PROBLEM DESCRIPTION: Repeat the stretch of the excerpt on prewar Japanese animation from "Animators such as" through "Ari-chan in 1941.", word for word.

··· DOCUMENT EXCERPT

Pre-war productions (1923–1939)
Yasuji Murata, Hakuzan Kimura, Sanae Yamamoto and Noburō Ōfuji were students of Kitayama Seitaro and worked at his film studio. Kenzō Masaoka, another important animator, worked at a smaller animation studio. Many early animated Japanese films were lost after the 1923 Tokyo earthquake, including destroying most of the Kitayama studio, with artists trying to incorporate traditional motifs and stories into a new form.

Prewar animators faced several difficulties. First, they had to compete with foreign producers such as Disney, which were influential on both audiences and producers. Foreign films had already made a profit abroad, and could be undersold in the Japanese market, priced lower than what domestic producers needed to break even.  Japanese animators thus had to work cheaply, in small companies with only a handful of employees, which then made it difficult to compete in terms of quality with foreign product that was in color, with sound, and promoted by much bigger companies. Until the mid-1930s, Japanese animation generally used cutout animation instead of cel animation because the celluloid was too expensive. This resulted in animation that could seem derivative, flat (since motion forward and backward was difficult) and without detail. But just as postwar Japanese animators were able to turn limited animation into a plus, so masters such as Yasuji Murata and Noburō Ōfuji were able to perform wonders that they made with cutout animation.

Animators such as Kenzo Masaoka and Mitsuyo Seo, however, did attempt to bring Japanese animation up to the level of foreign work by introducing cel animation, sound, and technology such as the multiplane camera. Masaoka created the first talkie anime, Chikara to Onna no Yo no Naka, released in 1933, and the first anime made entirely using cel animation, The Dance of the Chagamas (1934). Seo was the first to use the multiplane camera in Ari-chan in 1941.

Such innovations, however, were difficult to support purely commercially, so prewar animation depended considerably on sponsorship, as animators often concentrated on making PR films for companies, educational films for the government, and eventually works of propaganda for the military. During this time, censorship and school regulations discouraged film-viewing by children, so anime that could possess educational value was supported and encouraged by the Monbusho (the Ministry of Education). This proved important for producers that had experienced obstacles releasing their work in regular theatres. Animation had found a place in scholastic, political, and industrial use.

······
··· DATA EXTRACT

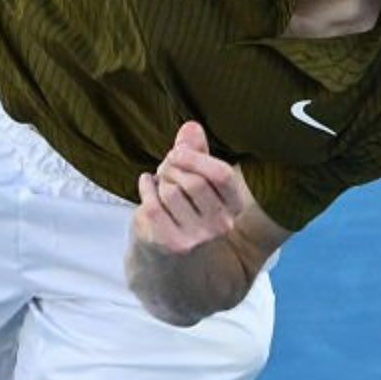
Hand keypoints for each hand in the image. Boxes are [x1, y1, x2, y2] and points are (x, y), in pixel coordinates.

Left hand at [132, 121, 249, 257]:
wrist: (165, 252)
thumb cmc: (183, 205)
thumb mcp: (194, 175)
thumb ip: (195, 151)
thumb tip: (191, 127)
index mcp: (234, 205)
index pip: (222, 175)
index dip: (196, 158)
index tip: (178, 151)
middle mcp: (222, 225)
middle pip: (193, 182)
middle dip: (172, 168)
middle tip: (165, 168)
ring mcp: (197, 238)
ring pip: (171, 192)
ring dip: (160, 181)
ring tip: (160, 184)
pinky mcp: (172, 244)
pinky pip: (153, 205)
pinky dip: (146, 188)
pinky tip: (146, 185)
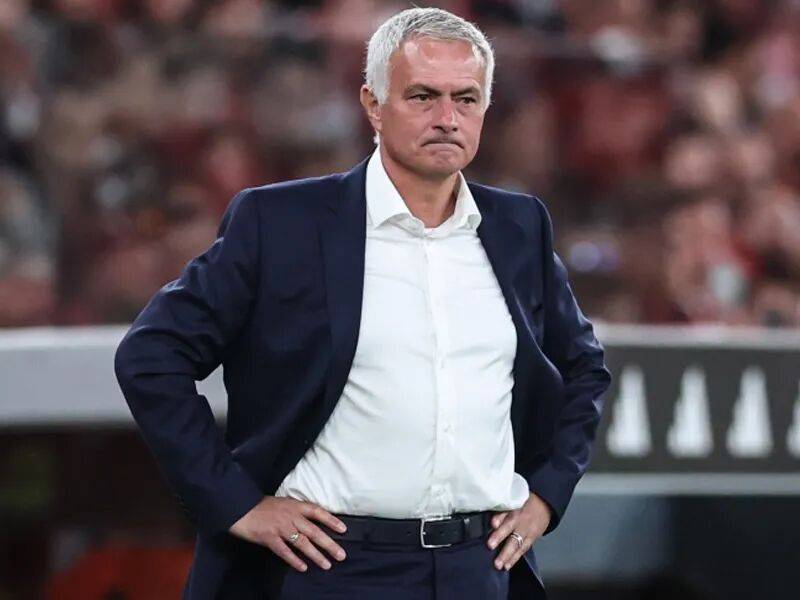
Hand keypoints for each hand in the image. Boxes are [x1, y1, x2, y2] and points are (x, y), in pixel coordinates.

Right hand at [229, 496, 347, 571]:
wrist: (240, 506)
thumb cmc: (261, 505)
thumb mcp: (283, 502)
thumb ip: (296, 511)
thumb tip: (311, 521)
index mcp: (295, 506)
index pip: (318, 512)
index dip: (331, 520)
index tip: (344, 529)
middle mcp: (290, 516)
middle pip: (314, 531)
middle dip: (329, 544)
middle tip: (341, 555)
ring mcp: (280, 528)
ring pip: (302, 543)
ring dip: (316, 555)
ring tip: (326, 564)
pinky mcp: (269, 538)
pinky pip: (284, 551)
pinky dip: (294, 560)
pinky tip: (303, 567)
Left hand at [486, 492, 551, 570]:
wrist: (544, 505)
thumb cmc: (524, 502)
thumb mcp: (513, 501)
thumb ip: (502, 512)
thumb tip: (492, 523)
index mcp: (515, 511)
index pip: (506, 517)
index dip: (499, 523)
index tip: (492, 529)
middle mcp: (521, 523)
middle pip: (512, 534)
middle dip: (502, 543)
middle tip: (491, 548)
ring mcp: (527, 532)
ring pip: (518, 545)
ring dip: (508, 556)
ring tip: (500, 565)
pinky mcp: (532, 539)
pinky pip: (523, 549)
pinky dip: (515, 558)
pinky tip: (507, 565)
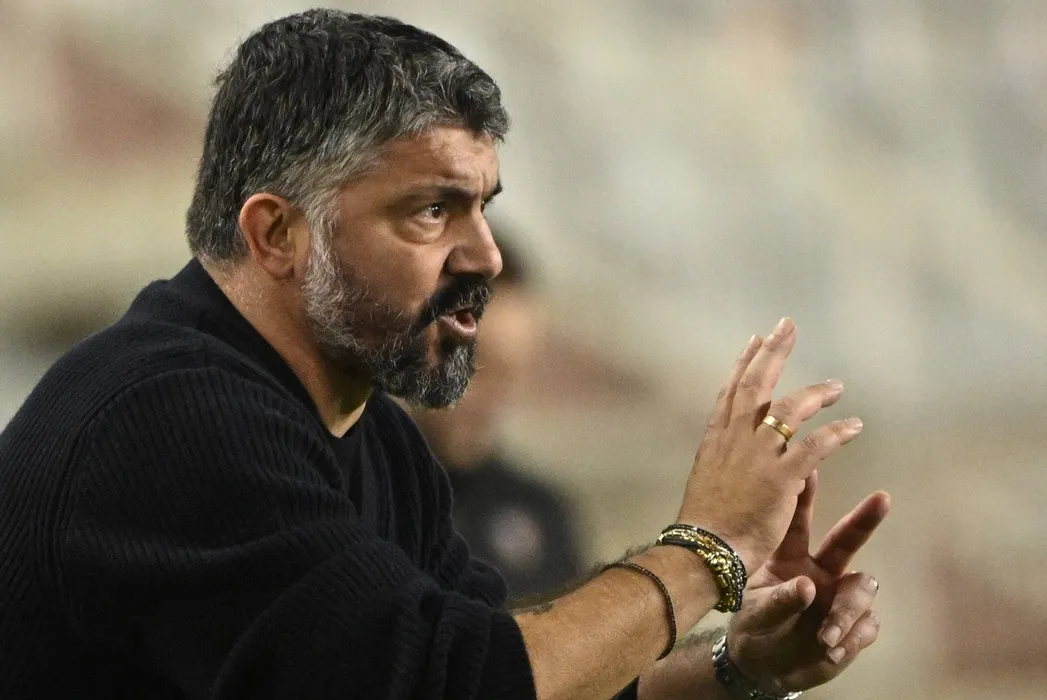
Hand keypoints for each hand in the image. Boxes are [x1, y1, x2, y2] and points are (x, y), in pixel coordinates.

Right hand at [678, 318, 863, 571]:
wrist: (703, 553)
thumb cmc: (703, 528)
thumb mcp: (706, 483)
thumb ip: (722, 463)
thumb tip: (729, 453)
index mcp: (716, 441)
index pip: (731, 392)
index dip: (744, 364)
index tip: (755, 340)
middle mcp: (735, 440)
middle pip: (755, 385)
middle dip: (773, 352)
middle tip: (787, 325)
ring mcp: (758, 457)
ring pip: (789, 409)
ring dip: (815, 394)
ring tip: (838, 388)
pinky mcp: (781, 478)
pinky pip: (814, 446)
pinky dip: (837, 434)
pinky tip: (854, 426)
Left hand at [727, 471, 890, 693]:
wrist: (763, 667)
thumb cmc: (756, 628)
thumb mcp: (758, 615)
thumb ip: (780, 601)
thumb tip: (809, 587)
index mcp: (789, 558)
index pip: (798, 522)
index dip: (805, 496)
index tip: (811, 469)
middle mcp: (819, 571)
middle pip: (847, 540)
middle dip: (865, 519)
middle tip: (882, 498)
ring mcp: (838, 597)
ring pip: (862, 588)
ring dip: (847, 611)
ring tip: (825, 637)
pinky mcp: (853, 627)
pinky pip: (866, 626)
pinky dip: (851, 639)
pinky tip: (833, 651)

······

TASK RESULT:
Animators such as Kenzo Masaoka and Mitsuyo Seo, however, did attempt to bring Japanese animation up to the level of foreign work by introducing cel animation, sound, and technology such as the multiplane camera. Masaoka created the first talkie anime, Chikara to Onna no Yo no Naka, released in 1933, and the first anime made entirely using cel animation, The Dance of the Chagamas (1934). Seo was the first to use the multiplane camera in Ari-chan in 1941.